##### Given passage #####

Get that insect repellent ready. Blood-sucking mosquitoes are already out searching for a meal.
Mosquitos are getting an early start, but numbers may be down this year
A lack of snowmelt and unseasonable warmth is getting the biting and swatting season started early, the Metropolitan Mosquito Control District says.
A lack of snowmelt and scant precipitation combined with unseasonable warmth has the first batch of the buzzing insects taking flight, bringing on the swatting and slapping season about a month early in a year when everything weather-related seems to be way ahead of schedule.
“We have had reports of adult mosquitos flying around and that is not surprising,” said Alex Carlson, a spokesman with the Metropolitan Mosquito Control District (MMCD), the agency tasked with keeping the population suppressed. “They come out of hibernation when the weather warms up.”
The early emergence doesn’t mean there will be a bumper crop of the pests this year. Early indications suggest far fewer mosquitos this season, a big change from last year when a spring surge pushed numbers well above the 10-year average in the metro for the first half of the summer.
“Earlier, but not as abundant,” Carlson said. Of course, the prediction is weather dependent, and a soggy April “could have them thriving everywhere.”

#####

Continue the article on this year's early mosquito season, starting after its final sentence.

##### Supplied data #####

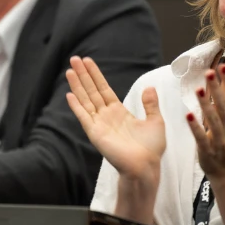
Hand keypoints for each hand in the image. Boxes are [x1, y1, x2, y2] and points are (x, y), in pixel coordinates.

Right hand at [65, 56, 164, 183]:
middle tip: (74, 59)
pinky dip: (76, 106)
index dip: (96, 75)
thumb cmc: (151, 148)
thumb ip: (150, 104)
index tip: (88, 61)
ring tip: (69, 70)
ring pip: (85, 100)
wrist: (146, 166)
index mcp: (119, 111)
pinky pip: (84, 117)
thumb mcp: (155, 121)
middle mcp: (106, 116)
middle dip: (83, 75)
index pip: (103, 88)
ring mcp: (99, 124)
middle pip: (92, 90)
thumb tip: (149, 87)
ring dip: (77, 85)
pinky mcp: (95, 133)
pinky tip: (69, 94)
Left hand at [187, 65, 224, 180]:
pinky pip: (202, 138)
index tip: (223, 67)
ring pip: (213, 120)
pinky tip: (188, 116)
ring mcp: (220, 140)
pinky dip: (196, 128)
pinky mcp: (208, 150)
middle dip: (217, 89)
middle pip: (224, 106)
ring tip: (198, 90)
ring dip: (205, 105)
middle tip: (209, 72)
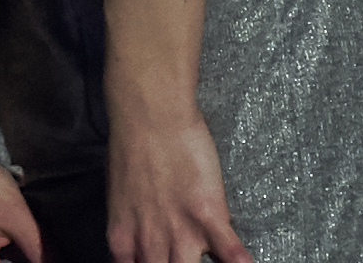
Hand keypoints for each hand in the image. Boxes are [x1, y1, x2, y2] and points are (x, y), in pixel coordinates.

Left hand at [105, 111, 248, 262]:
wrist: (149, 113)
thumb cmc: (131, 144)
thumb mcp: (122, 193)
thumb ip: (135, 223)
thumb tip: (149, 235)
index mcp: (123, 237)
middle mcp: (150, 242)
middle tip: (183, 259)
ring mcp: (181, 231)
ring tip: (211, 259)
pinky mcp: (208, 215)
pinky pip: (231, 252)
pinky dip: (240, 262)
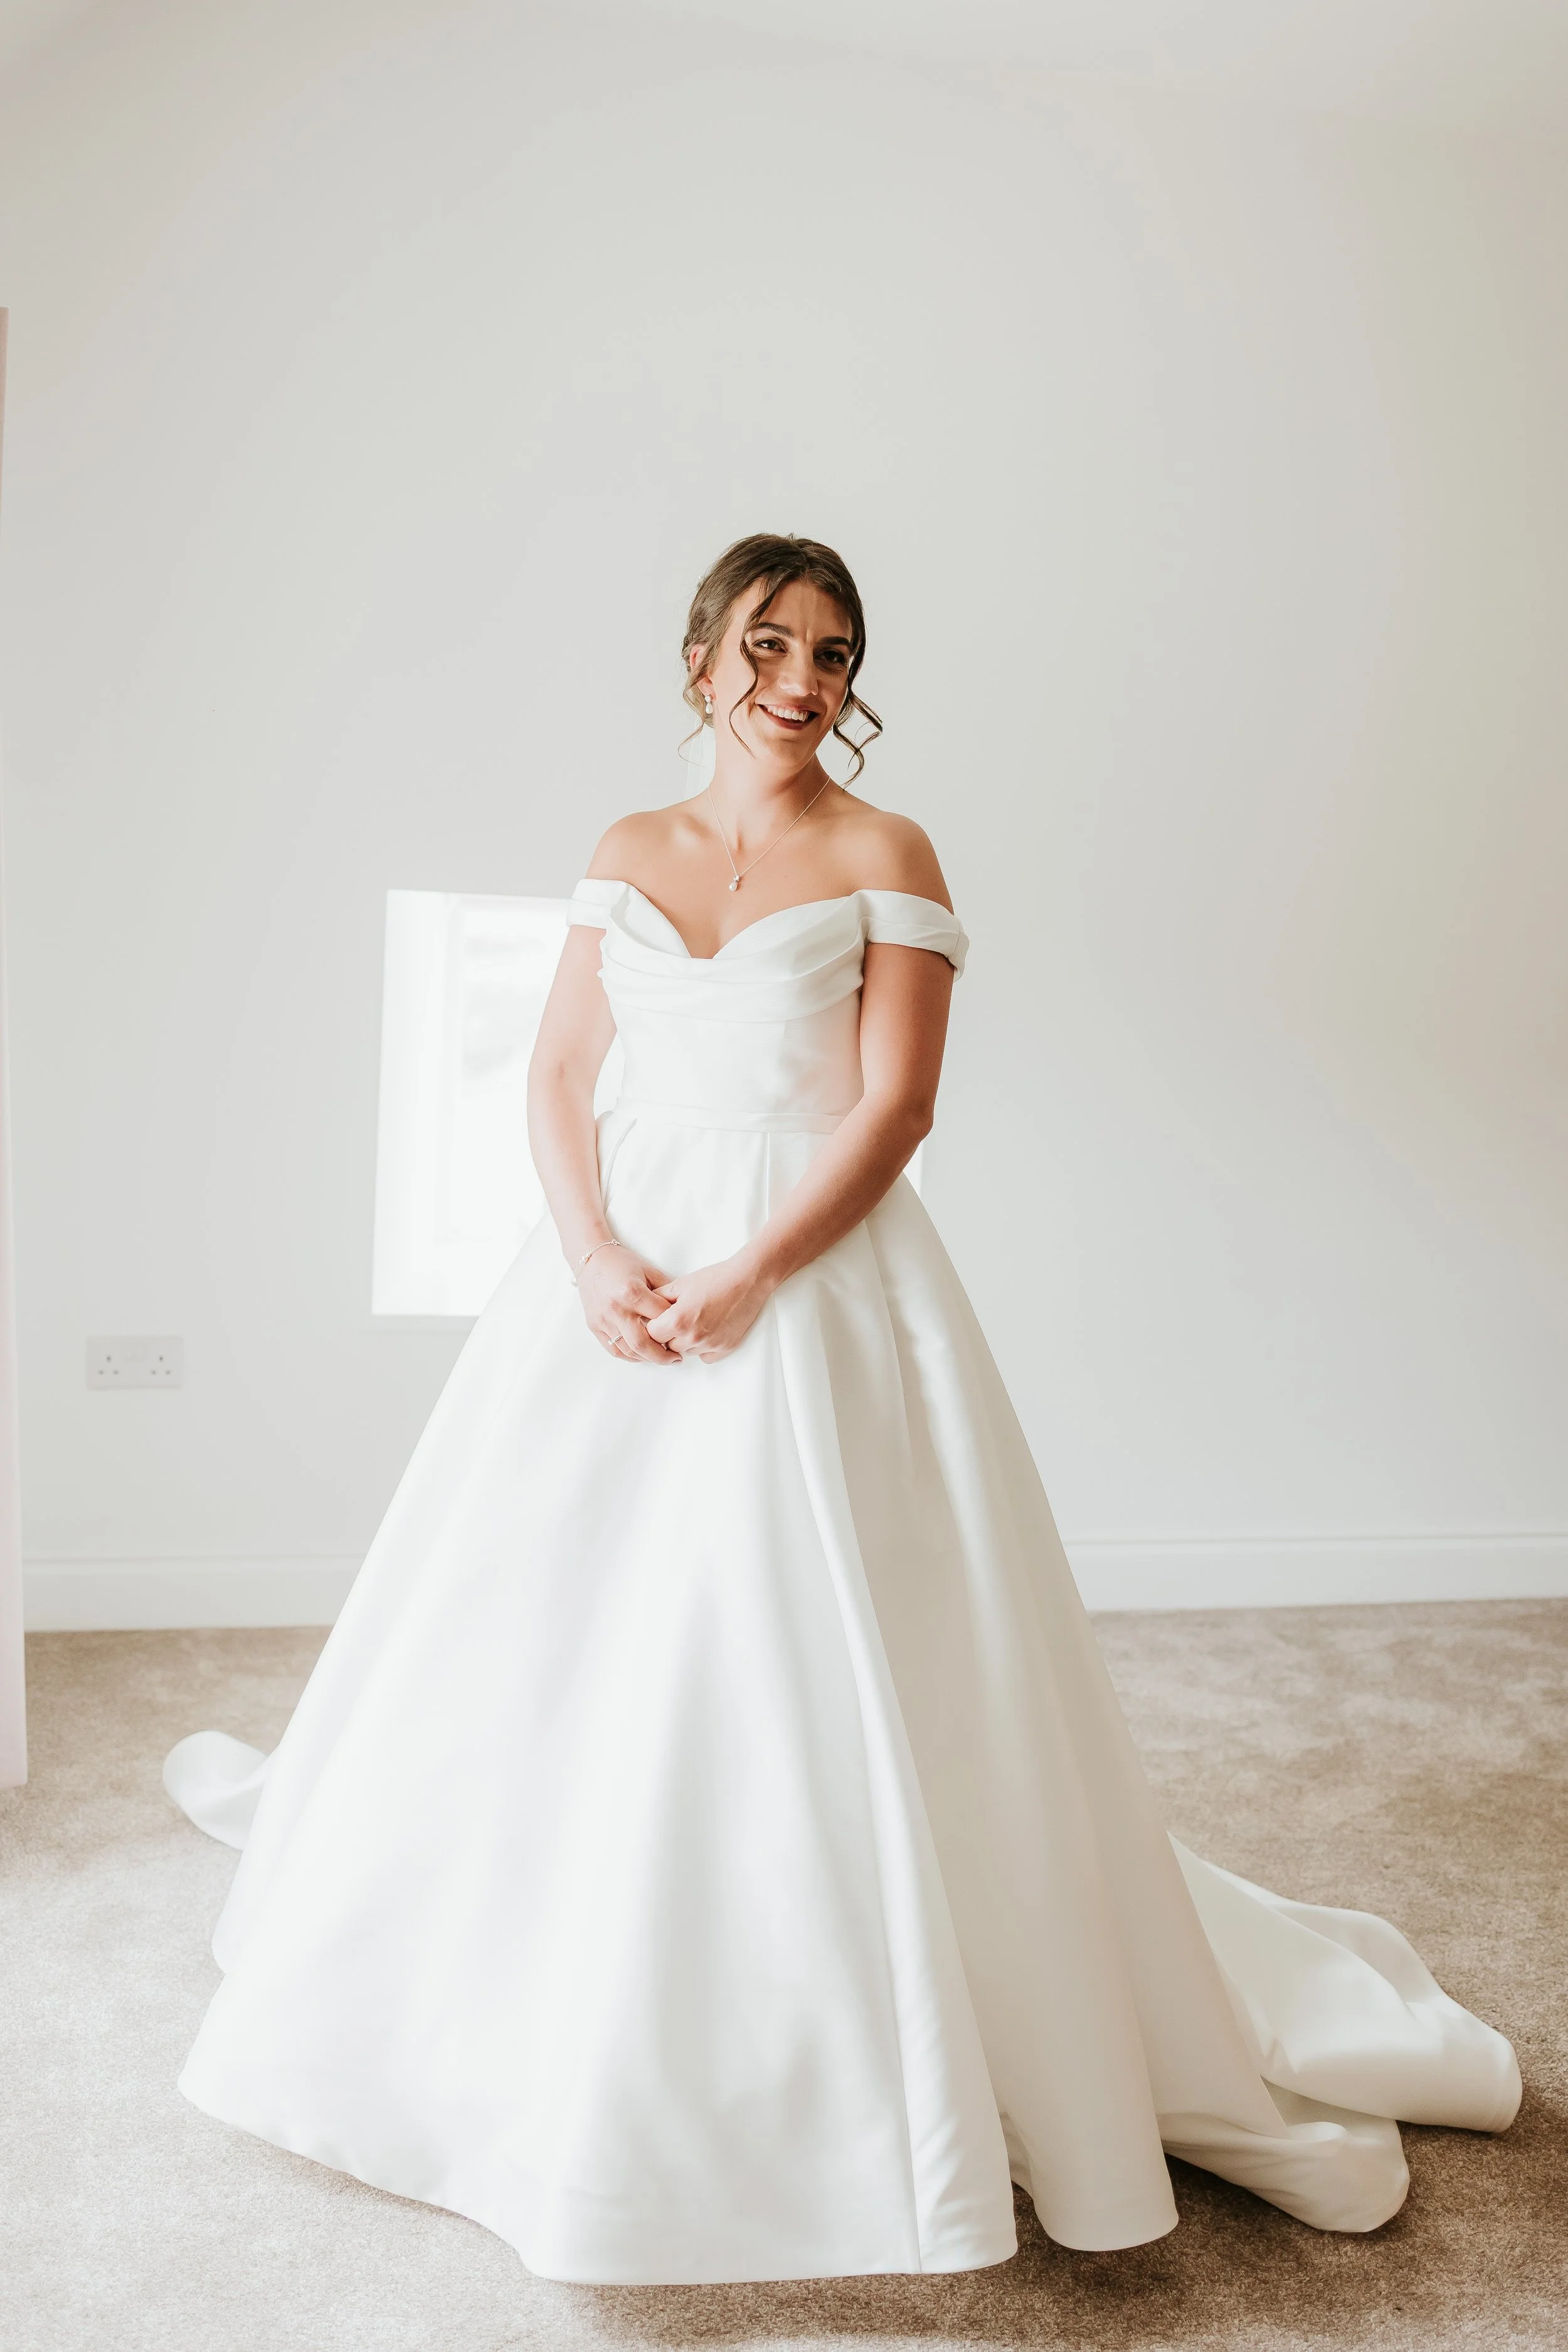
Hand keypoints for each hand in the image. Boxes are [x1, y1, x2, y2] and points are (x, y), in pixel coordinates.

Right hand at [577, 1244, 679, 1363]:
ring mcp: (604, 1320)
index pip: (660, 1318)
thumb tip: (684, 1311)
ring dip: (648, 1358)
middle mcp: (616, 1309)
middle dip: (663, 1356)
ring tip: (662, 1357)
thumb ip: (667, 1292)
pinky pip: (614, 1350)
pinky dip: (630, 1356)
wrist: (591, 1260)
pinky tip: (642, 1355)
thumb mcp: (649, 1271)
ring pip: (628, 1350)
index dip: (675, 1324)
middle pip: (643, 1343)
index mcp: (632, 1293)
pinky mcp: (595, 1327)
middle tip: (676, 1359)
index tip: (683, 1329)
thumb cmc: (622, 1263)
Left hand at [644, 1252, 774, 1363]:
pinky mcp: (725, 1349)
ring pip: (686, 1352)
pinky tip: (709, 1329)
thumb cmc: (715, 1279)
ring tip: (696, 1320)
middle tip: (678, 1317)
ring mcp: (710, 1345)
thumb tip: (644, 1309)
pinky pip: (705, 1356)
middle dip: (668, 1334)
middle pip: (667, 1346)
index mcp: (677, 1321)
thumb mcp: (680, 1284)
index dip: (653, 1325)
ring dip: (686, 1341)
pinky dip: (704, 1346)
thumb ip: (658, 1299)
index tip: (658, 1318)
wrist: (748, 1280)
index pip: (651, 1334)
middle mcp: (692, 1338)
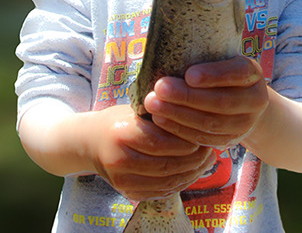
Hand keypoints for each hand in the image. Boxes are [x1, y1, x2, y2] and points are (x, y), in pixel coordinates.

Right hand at [88, 104, 215, 200]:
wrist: (90, 142)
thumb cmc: (120, 120)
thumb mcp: (137, 109)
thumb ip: (163, 115)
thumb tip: (199, 118)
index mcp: (122, 134)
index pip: (163, 142)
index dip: (187, 141)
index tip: (204, 134)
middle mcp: (120, 159)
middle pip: (168, 165)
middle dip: (195, 159)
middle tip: (211, 149)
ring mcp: (122, 180)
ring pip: (168, 182)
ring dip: (192, 173)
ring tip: (206, 160)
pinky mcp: (128, 192)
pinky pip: (162, 191)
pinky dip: (181, 182)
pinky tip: (192, 171)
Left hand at [143, 56, 269, 148]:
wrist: (244, 101)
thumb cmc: (222, 70)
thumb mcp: (222, 57)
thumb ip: (204, 54)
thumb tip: (170, 42)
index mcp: (253, 73)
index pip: (237, 73)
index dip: (213, 75)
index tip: (188, 74)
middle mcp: (255, 100)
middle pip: (221, 102)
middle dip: (187, 97)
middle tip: (159, 88)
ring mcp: (245, 124)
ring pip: (210, 123)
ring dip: (178, 115)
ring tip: (153, 104)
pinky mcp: (229, 140)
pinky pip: (203, 139)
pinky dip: (180, 130)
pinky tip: (160, 120)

#####

◆ Final answer ◆
The agency uses a scale it has devised to determine when to begin treating about 200,000 acres of wetlands, ponds and marshes in the metro area. Each spring, the scale uses a formula that assigns one point for every degree the high temperature at Minneapolis-St. Paul International Airport rises above 40. A high temperature of 56 degrees, for example, would result in 16 points for the day.
When the total reaches 200, the district begins dropping pellets containing a bacterium called Bacillus thuringiensis israelensis, or Bti, into the water. The pellets have a texture resembling Grape-Nuts cereal. Larvae ingest the pellets, killing them on the spot, the MMCD says.
The pellets are not harmful to humans or animals, Carlson told the Star Tribune last year.
By the end of the week, Carlson said the scale will be at about 114, and at the current pace would reach the “magic number” by the first week of April.
That has the MMCD working to get seasonal staff hired, trained and out into the field about two weeks earlier than in most years, Carlson said.
To aid its fight against mosquitos, the MMCD two years ago used a drone to drop pellets in hard-to-reach places. This year the agency is adding two more drones and will use them in Anoka, Hennepin and Carver counties, Carlson said.
The MMCD found its first mosquito larva Feb. 26 in Burnsville, something that didn’t happen last year until April, Carlson said.
Anoka County in the north metro is expected to have the most mosquitoes this year because of its numerous swamps and insect-producing habitat. Lower concentrations can be expected elsewhere across the seven-county area, the MMCD said.
Minnesota has 52 species of mosquitoes, with snowmelt variety the first to come out, and they will be coming, Carlson said.
“Now is the time to start taking preparations, dump standing water and get the bug spray ready,” he added.